*** Opening of PROVIDED RECORDS ***

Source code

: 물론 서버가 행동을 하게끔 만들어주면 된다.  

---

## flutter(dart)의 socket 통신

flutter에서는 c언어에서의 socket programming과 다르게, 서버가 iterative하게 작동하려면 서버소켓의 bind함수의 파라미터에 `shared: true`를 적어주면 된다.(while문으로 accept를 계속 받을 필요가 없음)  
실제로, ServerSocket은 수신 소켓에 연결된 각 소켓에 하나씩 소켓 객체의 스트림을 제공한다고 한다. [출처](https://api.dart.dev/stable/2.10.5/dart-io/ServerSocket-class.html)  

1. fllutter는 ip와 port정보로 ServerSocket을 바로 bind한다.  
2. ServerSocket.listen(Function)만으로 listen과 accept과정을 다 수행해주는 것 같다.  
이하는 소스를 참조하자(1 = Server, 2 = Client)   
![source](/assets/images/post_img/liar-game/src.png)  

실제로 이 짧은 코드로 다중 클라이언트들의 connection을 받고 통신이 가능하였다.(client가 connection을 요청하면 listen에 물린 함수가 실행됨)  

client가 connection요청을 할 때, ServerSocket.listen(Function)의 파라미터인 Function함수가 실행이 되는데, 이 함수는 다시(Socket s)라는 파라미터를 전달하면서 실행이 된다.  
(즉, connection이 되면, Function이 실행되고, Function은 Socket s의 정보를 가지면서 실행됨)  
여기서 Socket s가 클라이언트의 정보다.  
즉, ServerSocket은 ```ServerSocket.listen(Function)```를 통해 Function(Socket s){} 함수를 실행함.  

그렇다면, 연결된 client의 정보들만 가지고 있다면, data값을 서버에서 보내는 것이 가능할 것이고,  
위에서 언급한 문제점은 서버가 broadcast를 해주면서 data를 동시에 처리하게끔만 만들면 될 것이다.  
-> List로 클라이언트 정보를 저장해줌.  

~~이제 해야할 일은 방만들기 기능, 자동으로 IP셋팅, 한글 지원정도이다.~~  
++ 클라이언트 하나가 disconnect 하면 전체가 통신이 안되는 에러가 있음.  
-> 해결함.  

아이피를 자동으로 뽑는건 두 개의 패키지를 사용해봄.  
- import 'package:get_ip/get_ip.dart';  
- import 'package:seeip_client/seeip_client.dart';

*** Close of PROVIDED RECORDS ***
*** Opening of PROVIDED RECORDS ***

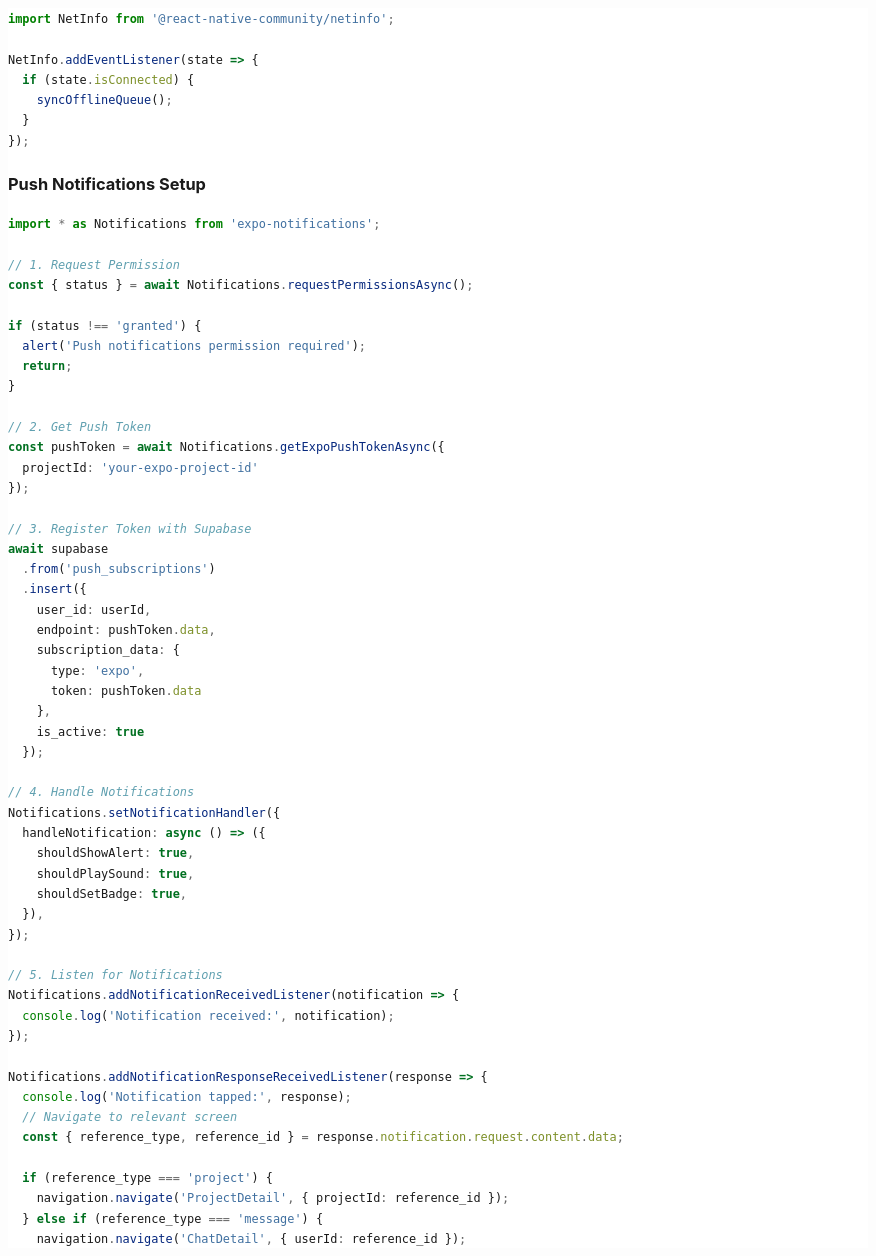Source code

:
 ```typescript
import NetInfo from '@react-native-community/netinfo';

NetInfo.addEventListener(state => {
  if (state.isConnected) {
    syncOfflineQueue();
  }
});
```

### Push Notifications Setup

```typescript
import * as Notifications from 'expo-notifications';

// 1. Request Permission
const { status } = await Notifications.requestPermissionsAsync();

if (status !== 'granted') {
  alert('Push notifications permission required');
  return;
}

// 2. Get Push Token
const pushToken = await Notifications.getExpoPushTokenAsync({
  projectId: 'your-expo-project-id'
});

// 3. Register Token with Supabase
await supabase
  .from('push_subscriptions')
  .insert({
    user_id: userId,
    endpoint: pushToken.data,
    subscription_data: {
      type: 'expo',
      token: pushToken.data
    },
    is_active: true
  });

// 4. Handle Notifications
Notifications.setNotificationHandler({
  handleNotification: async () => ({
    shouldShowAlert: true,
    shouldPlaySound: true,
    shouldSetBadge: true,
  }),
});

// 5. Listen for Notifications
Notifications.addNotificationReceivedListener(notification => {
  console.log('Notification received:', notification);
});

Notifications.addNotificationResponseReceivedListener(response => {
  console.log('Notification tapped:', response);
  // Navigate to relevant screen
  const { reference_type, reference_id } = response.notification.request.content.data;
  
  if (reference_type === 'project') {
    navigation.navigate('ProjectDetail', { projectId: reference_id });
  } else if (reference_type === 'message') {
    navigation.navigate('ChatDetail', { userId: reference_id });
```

*** Close of PROVIDED RECORDS ***
*** Opening of PROVIDED RECORDS ***

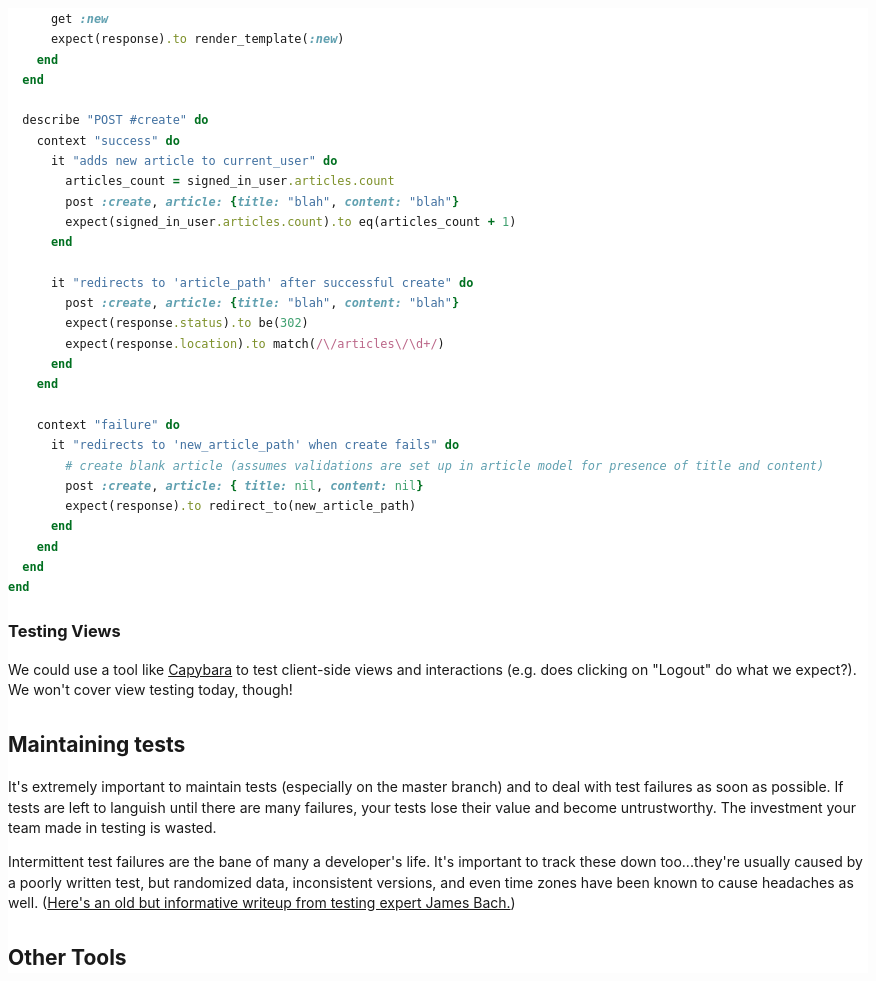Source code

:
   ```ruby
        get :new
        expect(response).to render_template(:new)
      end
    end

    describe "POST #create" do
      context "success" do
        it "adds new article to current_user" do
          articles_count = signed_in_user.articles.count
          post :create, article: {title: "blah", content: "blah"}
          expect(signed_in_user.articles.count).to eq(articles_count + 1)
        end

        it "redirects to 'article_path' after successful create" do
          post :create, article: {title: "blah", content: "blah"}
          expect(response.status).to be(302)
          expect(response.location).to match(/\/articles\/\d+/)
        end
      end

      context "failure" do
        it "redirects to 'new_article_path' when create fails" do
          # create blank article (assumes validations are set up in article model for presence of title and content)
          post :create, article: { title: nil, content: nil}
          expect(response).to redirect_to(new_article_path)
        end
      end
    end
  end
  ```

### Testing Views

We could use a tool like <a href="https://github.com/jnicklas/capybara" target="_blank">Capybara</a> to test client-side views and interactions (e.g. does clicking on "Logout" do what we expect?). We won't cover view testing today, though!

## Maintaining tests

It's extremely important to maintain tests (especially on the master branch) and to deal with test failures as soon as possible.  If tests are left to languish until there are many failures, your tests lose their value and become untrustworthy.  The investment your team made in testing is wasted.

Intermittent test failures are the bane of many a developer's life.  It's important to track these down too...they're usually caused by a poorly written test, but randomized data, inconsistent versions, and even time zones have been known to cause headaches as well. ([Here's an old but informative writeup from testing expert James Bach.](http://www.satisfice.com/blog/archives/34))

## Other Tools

*** Close of PROVIDED RECORDS ***

▸ EXERCISE
Give back, exactly as written, the stretch from the line with "It's extremely important" through the line with "## Other Tools", and no other lines from the records above.

▸ TASK OUTPUT
It's extremely important to maintain tests (especially on the master branch) and to deal with test failures as soon as possible.  If tests are left to languish until there are many failures, your tests lose their value and become untrustworthy.  The investment your team made in testing is wasted.

Intermittent test failures are the bane of many a developer's life.  It's important to track these down too...they're usually caused by a poorly written test, but randomized data, inconsistent versions, and even time zones have been known to cause headaches as well. ([Here's an old but informative writeup from testing expert James Bach.](http://www.satisfice.com/blog/archives/34))

## Other Tools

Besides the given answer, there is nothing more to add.